# Gallipoli ANZAC war memorial



## ADZphtg (Mar 23, 2008)

After a trip to the amazing site here at RCMorgans request are some pics









































































Some are HDR'd, some have had to compressed massively to fit in photobox so please don't tell me they pixelated or grainy - I KNOW!!
Adam


----------



## parish (Jun 29, 2006)

Great shots, but the one with the tree (3rd from the bottom) is too over-done - the tree doesn't look right against the sky


----------



## -ROM- (Feb 23, 2007)

What's the story behind the damage? can't say i'm up to speed on this.


----------



## ADZphtg (Mar 23, 2008)

yeah i know, too much time sat in hotels playing with CS4 and HDR software. I have hundreds i haven't even looked at yet so will update later


----------



## ADZphtg (Mar 23, 2008)

The Turks have been relaying the access road through the site, As it is a mass war grave there are remains all over the place. They were meant to JUST relay the road but went through and dug what appears to be storm drains, uncovered several bodies and didn't even notice. 
They have been removed now to be laid to rest 
Amazing place, well worth a visit

Adam


----------



## V8burble (Jul 3, 2007)

- _LIST OF TASKS_
(a) Answer these from the Gallipoli memorial thread:
(i) Which photo does parish call over-done?
(ii) What does ADZphtg say he spent too much time in hotels playing with?
(iii) Besides relaying the access road, what did the Turks dig?
(b) Repeat the passage of the Gallipoli memorial thread starting at "Great shots, but" and ending at "(Feb 23, 2007)".

- _RECORD LIST_
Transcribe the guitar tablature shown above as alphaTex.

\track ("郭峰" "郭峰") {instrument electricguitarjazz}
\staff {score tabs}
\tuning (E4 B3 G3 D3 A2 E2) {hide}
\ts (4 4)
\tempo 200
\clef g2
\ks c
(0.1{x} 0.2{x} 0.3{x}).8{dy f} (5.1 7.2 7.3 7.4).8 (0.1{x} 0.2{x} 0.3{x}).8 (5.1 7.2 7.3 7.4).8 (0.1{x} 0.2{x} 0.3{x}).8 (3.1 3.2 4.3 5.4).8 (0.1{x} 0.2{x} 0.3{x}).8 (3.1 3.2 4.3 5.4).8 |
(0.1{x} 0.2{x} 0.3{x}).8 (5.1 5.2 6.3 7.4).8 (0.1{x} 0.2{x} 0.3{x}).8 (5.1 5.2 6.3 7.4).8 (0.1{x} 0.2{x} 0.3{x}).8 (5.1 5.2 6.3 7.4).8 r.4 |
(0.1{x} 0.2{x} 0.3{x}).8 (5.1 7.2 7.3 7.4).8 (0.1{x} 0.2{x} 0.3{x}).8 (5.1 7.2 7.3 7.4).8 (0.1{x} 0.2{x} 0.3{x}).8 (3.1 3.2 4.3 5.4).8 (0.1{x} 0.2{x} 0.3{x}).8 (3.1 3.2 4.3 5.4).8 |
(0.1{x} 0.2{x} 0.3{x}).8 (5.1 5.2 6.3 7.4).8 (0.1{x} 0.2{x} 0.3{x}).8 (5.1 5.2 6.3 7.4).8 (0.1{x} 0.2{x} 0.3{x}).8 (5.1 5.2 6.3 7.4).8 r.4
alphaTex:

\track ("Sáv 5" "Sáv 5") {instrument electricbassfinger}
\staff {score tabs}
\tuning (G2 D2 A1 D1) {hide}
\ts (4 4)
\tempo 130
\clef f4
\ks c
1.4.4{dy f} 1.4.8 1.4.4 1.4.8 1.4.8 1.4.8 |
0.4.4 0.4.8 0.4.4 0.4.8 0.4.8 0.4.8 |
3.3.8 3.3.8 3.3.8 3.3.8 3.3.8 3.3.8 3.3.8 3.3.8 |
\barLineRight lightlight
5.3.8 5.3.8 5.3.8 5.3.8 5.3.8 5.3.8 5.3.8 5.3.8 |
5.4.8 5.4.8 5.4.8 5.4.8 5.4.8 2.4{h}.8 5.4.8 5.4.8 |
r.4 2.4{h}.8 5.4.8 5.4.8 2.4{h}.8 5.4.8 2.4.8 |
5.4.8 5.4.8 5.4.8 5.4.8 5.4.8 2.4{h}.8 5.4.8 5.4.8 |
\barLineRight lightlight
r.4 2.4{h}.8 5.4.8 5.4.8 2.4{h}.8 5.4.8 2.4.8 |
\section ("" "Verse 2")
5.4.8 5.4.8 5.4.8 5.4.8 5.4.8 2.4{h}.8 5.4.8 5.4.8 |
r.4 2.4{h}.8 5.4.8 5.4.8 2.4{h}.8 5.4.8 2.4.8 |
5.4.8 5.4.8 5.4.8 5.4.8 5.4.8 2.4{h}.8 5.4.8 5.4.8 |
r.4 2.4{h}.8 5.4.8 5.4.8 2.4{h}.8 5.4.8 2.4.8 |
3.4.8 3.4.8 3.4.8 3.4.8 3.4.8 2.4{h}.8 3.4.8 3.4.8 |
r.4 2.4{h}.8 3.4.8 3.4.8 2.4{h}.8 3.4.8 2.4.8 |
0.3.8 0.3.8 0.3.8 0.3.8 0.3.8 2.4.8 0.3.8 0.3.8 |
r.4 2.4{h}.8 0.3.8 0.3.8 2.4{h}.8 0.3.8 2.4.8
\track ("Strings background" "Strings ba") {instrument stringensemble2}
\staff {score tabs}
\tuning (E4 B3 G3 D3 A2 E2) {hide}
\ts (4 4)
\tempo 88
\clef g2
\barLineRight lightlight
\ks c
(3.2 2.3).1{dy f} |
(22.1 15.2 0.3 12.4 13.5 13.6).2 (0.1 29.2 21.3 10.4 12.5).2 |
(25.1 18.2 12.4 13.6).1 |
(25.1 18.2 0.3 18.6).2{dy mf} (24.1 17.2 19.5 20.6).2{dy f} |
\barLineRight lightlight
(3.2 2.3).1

- _FULL ANSWERS_
(a)
(i) The one with the tree, 3rd from the bottom.
(ii) CS4 and HDR software.
(iii) What appears to be storm drains.

(b)
Great shots, but the one with the tree (3rd from the bottom) is too over-done - the tree doesn't look right against the sky


----------



## -ROM- (Feb 23, 2007)